**Job item:** Give back an exact copy of the listing that follows, without the pictures.

**Provided entries:**
◇ ◇ ◇ ◇

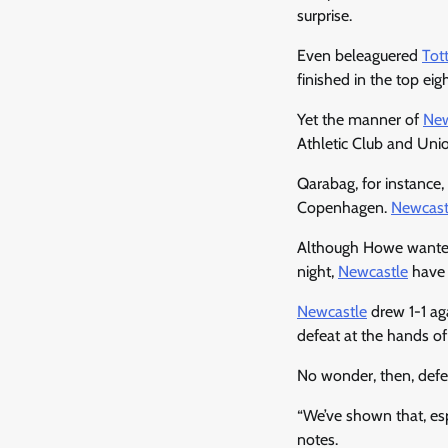
surprise.
Even beleaguered
Tot
finished in the top eig
Yet the manner of
New
Athletic Club and Unio
Qarabag, for instance
Copenhagen.
Newcast
Although Howe wanted
night,
Newcastle
have 
Newcastle
drew 1-1 ag
defeat at the hands of
No wonder, then, def
“We’ve shown that, es
notes.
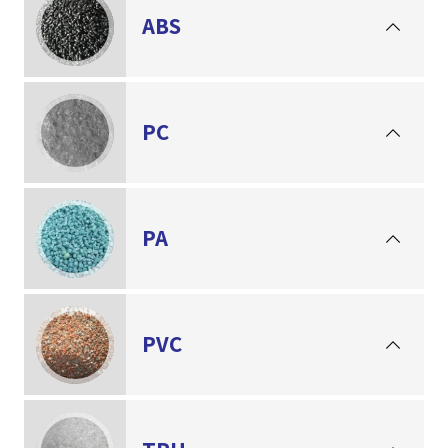
ABS
PC
PA
PVC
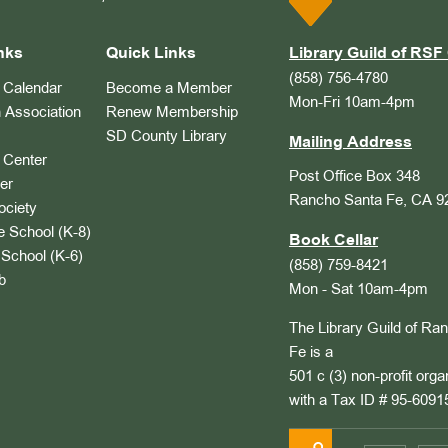
nks
Quick Links
Library Guild of RSF 
(858) 756-4780
Calendar
Become a Member
Mon-Fri 10am-4pm
 Association
Renew Membership
SD County Library
Mailing Address
Center
Post Office Box 348
er
Rancho Santa Fe, CA 9
ociety
 School (K-8)
Book Cellar
School (K-6)
(858) 759-8421
b
Mon - Sat 10am-4pm
The Library Guild of Ra
Fe is a
501 c (3) non-profit orga
with a Tax ID # 95-6091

◇ ◇ ◇ ◇

**Result for this task:**
surprise.
Even beleaguered
Tot
finished in the top eig
Yet the manner of
New
Athletic Club and Unio
Qarabag, for instance
Copenhagen.
Newcast
Although Howe wanted
night,
Newcastle
have 
Newcastle
drew 1-1 ag
defeat at the hands of
No wonder, then, def
“We’ve shown that, es
notes.
ABS
PC
PA
PVC
nks
Quick Links
Library Guild of RSF 
(858) 756-4780
Calendar
Become a Member
Mon-Fri 10am-4pm
 Association
Renew Membership
SD County Library
Mailing Address
Center
Post Office Box 348
er
Rancho Santa Fe, CA 9
ociety
 School (K-8)
Book Cellar
School (K-6)
(858) 759-8421
b
Mon - Sat 10am-4pm
The Library Guild of Ra
Fe is a
501 c (3) non-profit orga
with a Tax ID # 95-6091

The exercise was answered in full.